#### Given records ####

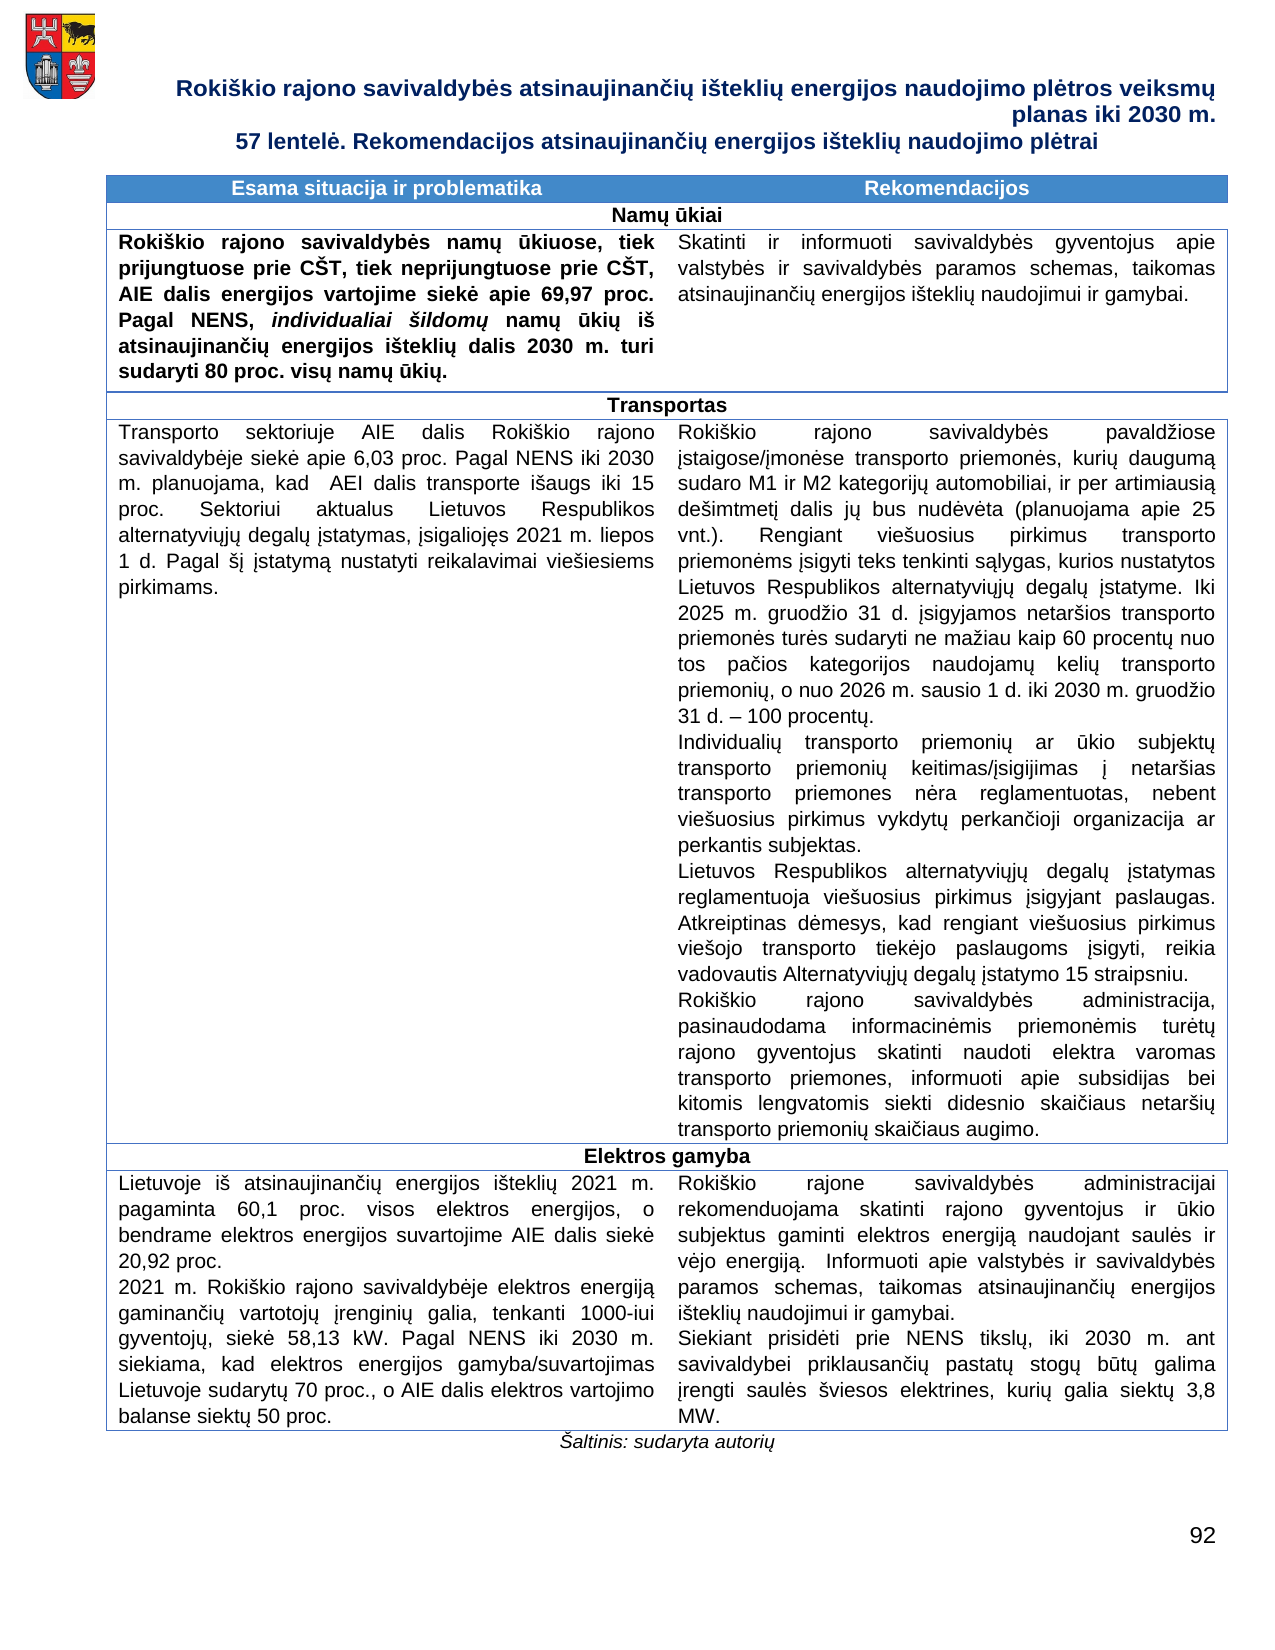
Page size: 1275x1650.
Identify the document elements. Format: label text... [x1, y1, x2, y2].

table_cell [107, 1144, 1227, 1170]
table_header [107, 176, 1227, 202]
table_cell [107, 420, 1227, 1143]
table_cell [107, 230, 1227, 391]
picture [23, 11, 95, 99]
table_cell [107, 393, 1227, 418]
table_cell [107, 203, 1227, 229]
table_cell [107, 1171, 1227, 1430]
text Šaltinis: sudaryta autorių [118, 1431, 1216, 1452]
text 57 lentelė. Rekomendacijos atsinaujinančių energijos išteklių naudojimo plėtrai [118, 128, 1216, 154]
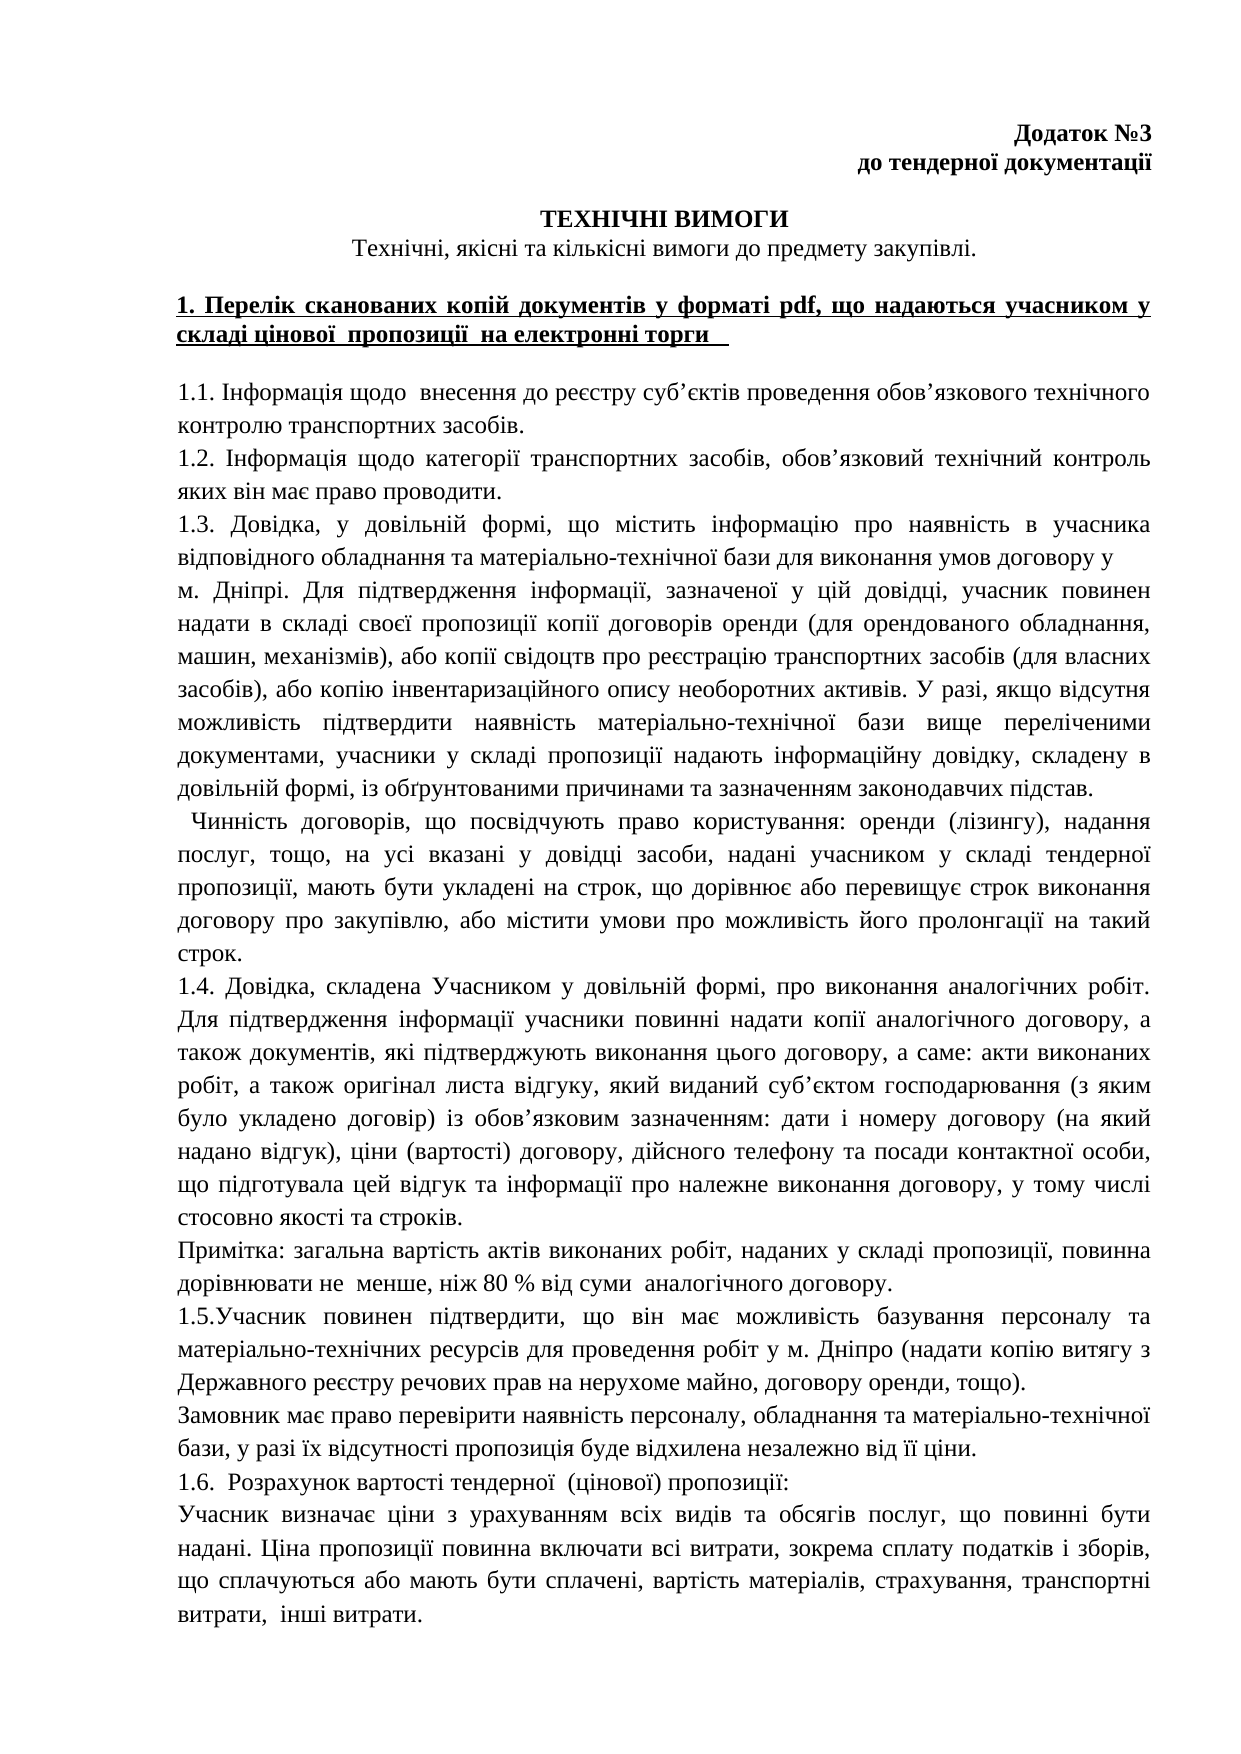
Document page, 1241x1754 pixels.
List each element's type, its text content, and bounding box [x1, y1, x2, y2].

text 1.4. Довідка, складена Учасником у довільній формі, про виконання аналогічних робіт. Для підтвердження інформації учасники повинні надати копії аналогічного договору, а також документів, які підтверджують виконання цього договору, а саме: акти виконаних робіт, а також оригінал листа відгуку, який виданий суб’єктом господарювання (з яким було укладено договір) із обов’язковим зазначенням: дати і номеру договору (на який надано відгук), ціни (вартості) договору, дійсного телефону та посади контактної особи, що підготувала цей відгук та інформації про належне виконання договору, у тому числі стосовно якості та строків. [177, 971, 1152, 1231]
text 1.1. Інформація щодо внесення до реєстру суб’єктів проведення обов’язкового технічного контролю транспортних засобів. [177, 377, 1152, 439]
text м. Дніпрі. Для підтвердження інформації, зазначеної у цій довідці, учасник повинен надати в складі своєї пропозиції копії договорів оренди (для орендованого обладнання, машин, механізмів), або копії свідоцтв про реєстрацію транспортних засобів (для власних засобів), або копію інвентаризаційного опису необоротних активів. У разі, якщо відсутня можливість підтвердити наявність матеріально-технічної бази вище переліченими документами, учасники у складі пропозиції надають інформаційну довідку, складену в довільній формі, із обґрунтованими причинами та зазначенням законодавчих підстав. [177, 575, 1152, 802]
text до тендерної документації [177, 147, 1152, 176]
text Учасник визначає ціни з урахуванням всіх видів та обсягів послуг, що повинні бути надані. Ціна пропозиції повинна включати всі витрати, зокрема сплату податків і зборів, що сплачуються або мають бути сплачені, вартість матеріалів, страхування, транспортні витрати, інші витрати. [177, 1499, 1152, 1627]
text 1.6. Розрахунок вартості тендерної (цінової) пропозиції: [177, 1467, 1152, 1495]
text Додаток №3 [177, 118, 1152, 147]
text Чинність договорів, що посвідчують право користування: оренди (лізингу), надання послуг, тощо, на усі вказані у довідці засоби, надані учасником у складі тендерної пропозиції, мають бути укладені на строк, що дорівнює або перевищує строк виконання договору про закупівлю, або містити умови про можливість його пролонгації на такий строк. [177, 806, 1152, 967]
text Примітка: загальна вартість актів виконаних робіт, наданих у складі пропозиції, повинна дорівнювати не менше, ніж 80 % від суми аналогічного договору. [177, 1235, 1152, 1297]
text 1. Перелік сканованих копій документів у форматі pdf, що надаються учасником у складі цінової пропозиції на електронні торги [176, 291, 1152, 348]
text 1.5.Учасник повинен підтвердити, що він має можливість базування персоналу та матеріально-технічних ресурсів для проведення робіт у м. Дніпро (надати копію витягу з Державного реєстру речових прав на нерухоме майно, договору оренди, тощо). [177, 1301, 1152, 1396]
text ТЕХНІЧНІ ВИМОГИ [177, 204, 1152, 233]
text Технічні, якісні та кількісні вимоги до предмету закупівлі. [177, 233, 1152, 262]
text 1.2. Інформація щодо категорії транспортних засобів, обов’язковий технічний контроль яких він має право проводити. [177, 443, 1152, 505]
text 1.3. Довідка, у довільній формі, що містить інформацію про наявність в учасника відповідного обладнання та матеріально-технічної бази для виконання умов договору у [177, 509, 1152, 571]
text Замовник має право перевірити наявність персоналу, обладнання та матеріально-технічної бази, у разі їх відсутності пропозиція буде відхилена незалежно від її ціни. [177, 1401, 1152, 1462]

####

> What to work on:
Transcribe, word for word, the lines of the listing above from the one that contains "table_cell [107, 1171, 1227, 1430]" through the one that contains "Document page, 1241x1754 pixels.", keeping both ends and dropping the pictures.

> Expected answer:
table_cell [107, 1171, 1227, 1430]
text Šaltinis: sudaryta autorių [118, 1431, 1216, 1452]
text 57 lentelė. Rekomendacijos atsinaujinančių energijos išteklių naudojimo plėtrai [118, 128, 1216, 154]
Document page, 1241x1754 pixels.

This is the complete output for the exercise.